Alcune lingue, come l’inglese, funzionano meglio delle altre. Soprattutto quando l’inglese è la lingua tradotta e la lingua di partenza è una delle lingue dell’Unione europea, grazie all’uso dei numerosi testi dell’Unione europea tradotti nelle diverse lingue comunitarie. Il problema sorge quando per alcune lingue non ci sono abbastanza documenti tradotti sul web che si possono usare per sviluppare campioni e istruire il sistema. «Questa è una delle ragioni per le quali la qualità della nostra traduzione può variare da linguaggio a linguaggio, stiamo lavorando attivamente su questo fronte», assicura Turovsky. La difficoltà esiste soprattutto con lingue come il greco, il cirillico, il cinese o l’arabo, che hanno alfabeti diversi da quello latino: in questo caso i testi possono essere traslitterati automaticamente dagli equivalenti fonetici, ma esistono anche le opzioni di scrittura a mano sullo schermo e la traduzione vocale.

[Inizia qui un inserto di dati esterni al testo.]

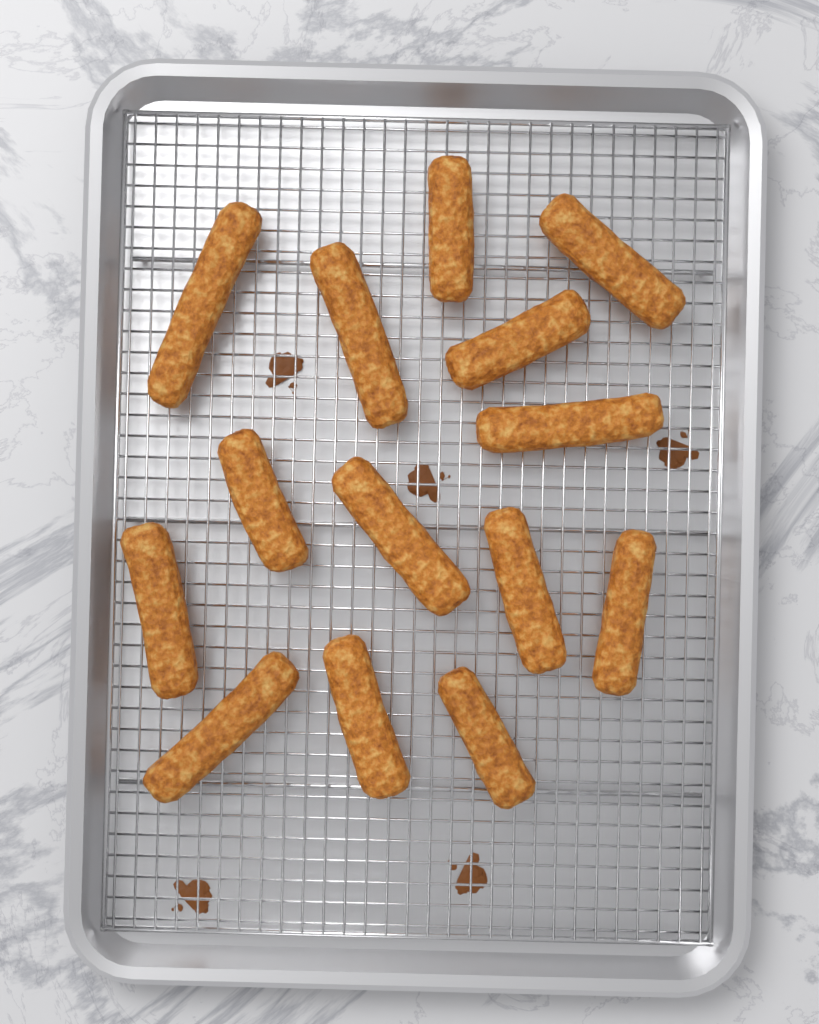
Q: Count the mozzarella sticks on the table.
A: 14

Anche gli utenti, comunque, possono contribuire a educare il sistema fornendo un giudizio sulla traduzione che hanno ottenuto. E in molti casi l’intervento degli utenti è stato risolutivo. «Ci sono persone che chiedevano come potevano contribuire a a rendere migliore Google Translate nella loro lingua, così è stata creata una Translate Community», racconta Turovsky. Una storia di successo è quella della lingua kazaka. Il governo ha invitato le comunità di lingua inglese e kazaka a contribuire al progetto di sviluppo di Google Translate in kazako. E oggi anche in Kazakistan possono usare il traduttore automatico.

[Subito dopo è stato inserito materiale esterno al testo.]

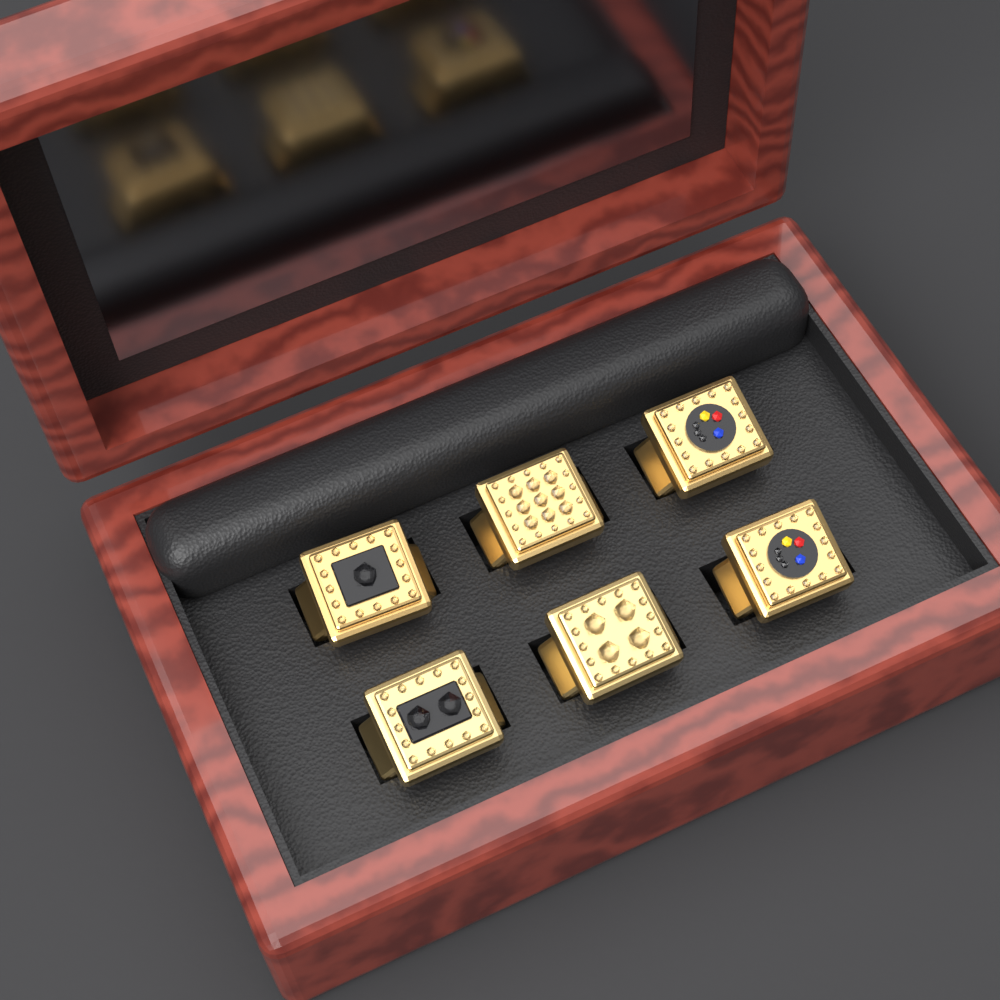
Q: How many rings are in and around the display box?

Al momento Google Translate è disponibile per 90 lingue, compresi zulu, yiddish e swahili (qui la lista completa). C’è anche il latino per le versioni. E a Mountain View stanno lavorando per introdurre anche lingue come il cantonese, il curdo, il tibetano e il samoano. «Per gli smartphone e tablet che supportano Android, si può scaricare un linguaggio di riferimento prima del viaggio, in modo che si possa usare Translate anche senza connessione quando si è all’estero. Un sistema molto utile per ridurre i costi del roaming», dice Turovsky.
Una delle ultime novità lanciate è Word Lens, il sistema che permette di tradurre cartelli e segnali stradali puntando la videocamera dello smartphone. Funzionalità che al momento esiste solo tra inglese e francese, tedesco, italiano, portoghese, spagnolo e russo. Ma non tra portoghese e spagnolo, per esempio. Così come esistono anche sistemi di traduzione in tempo reale durante una conversazione con una persona vicina. Nella speranza che nel corso di una chiacchierata non spunti un Mr. King.